Conscience no proof of any innate moral rule

Page 30, Par. 8

"To which I answer, that I doubt not but, without being written on their hearts, many men may, by the same way that they come to the knowledge of other things, come to assent to several moral rules, and be convinced of their obligation. Others also may come to be of the same mind, from their education, company, and customs of their country; which persuasion, however got, will serve to set conscience on work, which is nothing else but our own opinion or judgement of the moral rectitude or pravity of our own actions. And if conscience be a proof of innate principals, contraries may be innate principals; since some men, with the same bent of conscience prosecute what others avoid."
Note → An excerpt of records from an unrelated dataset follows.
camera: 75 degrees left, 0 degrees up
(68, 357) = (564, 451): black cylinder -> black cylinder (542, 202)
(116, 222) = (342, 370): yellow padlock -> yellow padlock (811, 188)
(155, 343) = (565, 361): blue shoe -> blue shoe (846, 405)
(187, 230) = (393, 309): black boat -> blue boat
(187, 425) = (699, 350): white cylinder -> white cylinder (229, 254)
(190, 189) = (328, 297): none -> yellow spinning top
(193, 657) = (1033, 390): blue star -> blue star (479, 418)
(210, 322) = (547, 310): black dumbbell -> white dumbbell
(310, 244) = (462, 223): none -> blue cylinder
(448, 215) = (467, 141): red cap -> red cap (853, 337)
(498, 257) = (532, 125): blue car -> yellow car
I feel this is talking about how we make our own decisions in life. I feel that it is describing that we as people can asorb information from other people, and can be convinced, but we always act on our own opinion or hunch. I also think he is saying of our conscience is working off of information takin from others we have a bent sole. I feel that the entire passage is basically stating that we make decisions at our own free will.

Apr 1, 2008

How Primary Qualities Produce Their Ideas

Page 86 Par. 11

"The next thing to be considered is, how bodies produce ideas in us; and that is manifestly by impulse, the only way which we can conceive bodies operate in."

I feel that when we talk about the mind and body this phrase is very specific to that. He is talking about how he feels that bodies operate on their own, and do not use the mind. He talks about how they operate by impulse, but I feel he is completly wrong. The mind is clearly used in the operation of the body, and I also feel that he contradicts himself because he talks about and refers to God throughout the two books. Any person that is going to refer to God must know that the mind and the body operate as one.

Pleasure and Pain

PAGE 82. Par. 6

"Thought what I have here said may not perhaps make the ideas of pleasure and pain clearer to us than our own experience does, which is the only way we are capable of having the; yet the consideration of the reason why they are anexed to so many other ideas, serving to give us due sentiments of the wisdom and goodness of the Sovereign Disposer of all things..."

I feel that Locke is trying to make a refrence to God. He is saying that we can not truely experience pleasure and pain until we meet our creator. I feel that when he is talking about the Sovereign Disposer he is referring to God. He is talking about how we are givin wisdom and goodness and can not experance anything different until a later pont in time, when God wants us to experence pleasure and pain.